Revised November 2018
Do government programs and private benefit plans integrate?
In short, the answer is yes, however, depending upon the program “do I qualify?” may be the bigger question.
Many of my clients ask me this question, and there is not a straightforward answer. There are many programs
available through various levels of government, but for the sake of time and simplicity, I will only focus on the most utilized and often least understood. Several provinces have variations of these but will focus on Ontario’s programs as this represents the lions’ share of my audience.
Ontario Drug Benefit (ODB)
If you are a senior residing in Ontario, you will qualify. There are approximately 4,400 drugs on the ODB formulary. So any private plans with retirees or employees over the age of 65, should automatically qualify if the drug falls within the drug formulary.
Trillium Drug Benefit (TDB)
This is probably the program that most companies have confusion about and represents the largest potential financial upside to a private plan.
You qualify if you:
- Ontario resident
- Possess an Ontario Health card
And you are not covered under TDB as a:
- A senior over the age of 65
- someone who receives financial help through Ontario Works or the Ontario Disability Support Program
- a resident of a Long-Term Care home or Home for Special Care
- You don’t have private health insurance, or your private insurance does not cover 100% of your prescription drug costs.
This last point is the kicker for most companies. So if you have a drug plan that does not have a drug cap or pay 100% of the cost of the plan, you should qualify.
Insured plans that don’t have co-pays or ASO plans with a stop-loss provision do not qualify.
To access the TDB, the employee will still be required to pay approximately 4% of their net family income as a deductible.
The process is not without its challenges or inconveniences, but if utilized, can potentially save thousands of dollars for private plans.
Exceptional Access Program
This is for Trillium qualifiers who are seeking drugs that fall outside the ODB formulary. Essentially this is an appeal for approval of a speciality drug that is made on behalf of the patient by a medical practitioner. Same rules of Trillium apply.
Assistive Devices Program (ADP)
Any resident of Ontario with a long-term disability and a valid Health card. There is no restriction due to what one earns. The program usually pays 75% for the reimbursement of the following assistive devices. To integrate with a private benefit plan, the government must be stipulated as the first payer. The unpaid balance can be applied against a private plan.
CPP Disability versus private LTD coverage
To qualify for CPP Disability, the injury must be prolonged and permanently debilitating. There is very little probability of the individual being able to re-enter the workforce.
LTD coverage will assist individuals who are unable to re-enter the workforce due to injury in their current job or similar usually for the first two years (Own Occupation definition) but thereafter is required to enter another line of work or re-train for another position.
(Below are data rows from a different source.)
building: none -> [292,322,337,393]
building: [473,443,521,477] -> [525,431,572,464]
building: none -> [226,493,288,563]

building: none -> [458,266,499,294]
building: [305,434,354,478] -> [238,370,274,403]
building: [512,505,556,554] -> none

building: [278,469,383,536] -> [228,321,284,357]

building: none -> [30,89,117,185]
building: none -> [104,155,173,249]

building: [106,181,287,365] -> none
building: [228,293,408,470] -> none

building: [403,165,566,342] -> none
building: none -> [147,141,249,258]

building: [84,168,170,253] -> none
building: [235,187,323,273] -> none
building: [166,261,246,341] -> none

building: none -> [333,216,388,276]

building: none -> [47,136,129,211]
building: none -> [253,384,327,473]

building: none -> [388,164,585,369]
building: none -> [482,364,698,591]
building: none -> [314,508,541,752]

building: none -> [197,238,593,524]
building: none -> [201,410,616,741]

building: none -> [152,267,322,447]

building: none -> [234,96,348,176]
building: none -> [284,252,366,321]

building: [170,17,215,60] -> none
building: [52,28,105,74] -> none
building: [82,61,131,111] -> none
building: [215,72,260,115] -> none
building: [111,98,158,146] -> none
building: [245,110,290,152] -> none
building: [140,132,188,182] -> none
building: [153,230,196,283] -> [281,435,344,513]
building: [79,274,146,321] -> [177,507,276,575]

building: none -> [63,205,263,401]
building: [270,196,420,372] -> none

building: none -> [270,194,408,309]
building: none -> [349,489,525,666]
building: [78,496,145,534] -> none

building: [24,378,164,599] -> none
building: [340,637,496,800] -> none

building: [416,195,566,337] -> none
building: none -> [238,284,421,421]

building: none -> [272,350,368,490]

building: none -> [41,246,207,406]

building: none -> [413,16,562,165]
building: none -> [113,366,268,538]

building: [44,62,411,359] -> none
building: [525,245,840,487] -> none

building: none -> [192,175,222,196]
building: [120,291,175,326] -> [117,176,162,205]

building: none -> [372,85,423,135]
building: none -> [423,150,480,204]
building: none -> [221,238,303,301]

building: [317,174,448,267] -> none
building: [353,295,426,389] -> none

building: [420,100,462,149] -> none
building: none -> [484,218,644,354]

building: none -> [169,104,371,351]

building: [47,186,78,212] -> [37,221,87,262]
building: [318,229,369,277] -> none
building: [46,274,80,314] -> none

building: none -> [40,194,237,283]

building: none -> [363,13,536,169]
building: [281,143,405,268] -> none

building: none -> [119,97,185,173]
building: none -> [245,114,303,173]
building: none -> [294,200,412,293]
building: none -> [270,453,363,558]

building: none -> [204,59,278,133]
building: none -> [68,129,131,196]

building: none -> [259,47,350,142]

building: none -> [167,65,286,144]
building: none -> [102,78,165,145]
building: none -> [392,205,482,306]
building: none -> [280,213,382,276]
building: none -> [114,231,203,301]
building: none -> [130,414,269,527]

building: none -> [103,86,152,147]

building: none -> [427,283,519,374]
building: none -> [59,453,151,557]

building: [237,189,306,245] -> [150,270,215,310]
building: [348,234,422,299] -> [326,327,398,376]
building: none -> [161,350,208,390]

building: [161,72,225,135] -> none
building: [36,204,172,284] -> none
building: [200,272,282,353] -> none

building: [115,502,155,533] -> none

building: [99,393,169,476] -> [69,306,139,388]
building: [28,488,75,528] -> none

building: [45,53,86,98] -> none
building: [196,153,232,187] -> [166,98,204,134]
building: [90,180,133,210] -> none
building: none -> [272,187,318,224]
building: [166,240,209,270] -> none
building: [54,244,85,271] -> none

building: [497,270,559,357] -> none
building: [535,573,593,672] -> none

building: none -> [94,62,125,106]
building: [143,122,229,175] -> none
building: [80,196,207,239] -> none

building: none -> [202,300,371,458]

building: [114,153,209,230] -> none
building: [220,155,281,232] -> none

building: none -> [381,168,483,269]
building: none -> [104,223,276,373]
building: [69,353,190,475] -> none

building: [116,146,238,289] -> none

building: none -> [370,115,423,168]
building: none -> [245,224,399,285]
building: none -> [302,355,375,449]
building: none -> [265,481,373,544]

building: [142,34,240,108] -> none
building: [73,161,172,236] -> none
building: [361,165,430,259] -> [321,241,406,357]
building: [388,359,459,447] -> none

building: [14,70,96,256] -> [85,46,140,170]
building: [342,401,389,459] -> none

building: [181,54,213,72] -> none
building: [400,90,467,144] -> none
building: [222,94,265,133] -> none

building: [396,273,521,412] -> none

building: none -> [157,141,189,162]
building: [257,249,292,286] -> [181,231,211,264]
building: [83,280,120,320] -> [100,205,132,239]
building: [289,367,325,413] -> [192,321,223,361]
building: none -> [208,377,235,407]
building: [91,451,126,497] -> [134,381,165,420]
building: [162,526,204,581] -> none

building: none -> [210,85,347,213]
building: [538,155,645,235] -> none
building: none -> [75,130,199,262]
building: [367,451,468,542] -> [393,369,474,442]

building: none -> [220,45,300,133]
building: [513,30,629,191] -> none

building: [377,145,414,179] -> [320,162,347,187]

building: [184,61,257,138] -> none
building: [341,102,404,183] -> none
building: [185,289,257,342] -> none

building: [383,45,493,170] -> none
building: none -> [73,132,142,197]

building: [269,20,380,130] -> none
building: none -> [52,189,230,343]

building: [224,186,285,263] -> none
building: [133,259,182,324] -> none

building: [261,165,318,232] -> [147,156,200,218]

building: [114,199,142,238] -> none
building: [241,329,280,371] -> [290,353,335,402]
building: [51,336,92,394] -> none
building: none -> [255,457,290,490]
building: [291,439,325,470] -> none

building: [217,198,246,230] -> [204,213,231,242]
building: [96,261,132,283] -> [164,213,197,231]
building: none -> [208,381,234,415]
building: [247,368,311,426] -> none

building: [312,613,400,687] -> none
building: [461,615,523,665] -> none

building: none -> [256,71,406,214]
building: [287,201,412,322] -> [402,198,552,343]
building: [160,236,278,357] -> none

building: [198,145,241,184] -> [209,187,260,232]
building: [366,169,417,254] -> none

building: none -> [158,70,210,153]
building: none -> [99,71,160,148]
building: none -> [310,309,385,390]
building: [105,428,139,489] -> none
Generally speaking, CPP Disability is much harder to qualify for as it generally precludes that the individual is unable to re-enter the workforce. CPP is not considered a suitable alternative for LTD coverage. The payout amounts for CPP can be significantly less than an LTD pay-out.
Employment Insurance (EI) vs Short Term Disability (STD) coverage
EI is often considered the second payer to an STD benefit. However, they can often be integrated with EI. An STD “carve-out” will often be utilized in conjunction with EI. A “carve-out” plan will often pay STD for the first two weeks designated as the EI waiting period, EI will pay for 15 weeks or deemed eligible and then STD will often pick up coverage from the end of EI eligibility period until an LTD plan kicks in. An STD “wrap around” plan will function in the same fashion as a “carve-out” except if it is deemed the individual is ineligible for EI, the STD benefit will kick in. In both instances, an E.I. Premium Reduction is not allowed by the employer.
OHIP+ covers all babies, children and youth aged 24 and under who have OHIP coverage. Enrollment in OHIP+ is automatic, and eligible medications are covered at no cost. OHIP+ coverage stops on the patient’s 25thbirthday.
OHIP+ covers all drugs currently available through the Ontario Drug Benefit (ODB) program. This includes more than 4,400 drug products listed on the ODB Formulary/Comparative Drug Index and additional drugs eligible for funding through the Exceptional Access Program (EAP). Patients can use the medication coverage checker to check if a drug is covered under ODB. If a drug is not available through the ODB program, it is not covered through OHIP+.
The Doug Ford Tories announced in July 2018 that the current OHIP+ program would exclude all babies, children and youths that are currently covered under a private plan. The OHIP+ program will still exist for those that are not covered under a private plan or have drug plan limitations.
No official effective date has been announced for the OHIP+ revisions.
These are the most common benefits that can be integrated between private plans and government benefits. As you can see, having a specified knowledge of each and their limitations is paramount when setting up an integrated solution. Obviously, there is a lot more administration and education when integrating with a government plan, and this can be an onerous task for the employee and the employer. If a company can set up properly, to integrate between the two entities can save substantially for the private payer but is not without its challenges or obstacles for the employee or the plan administrator.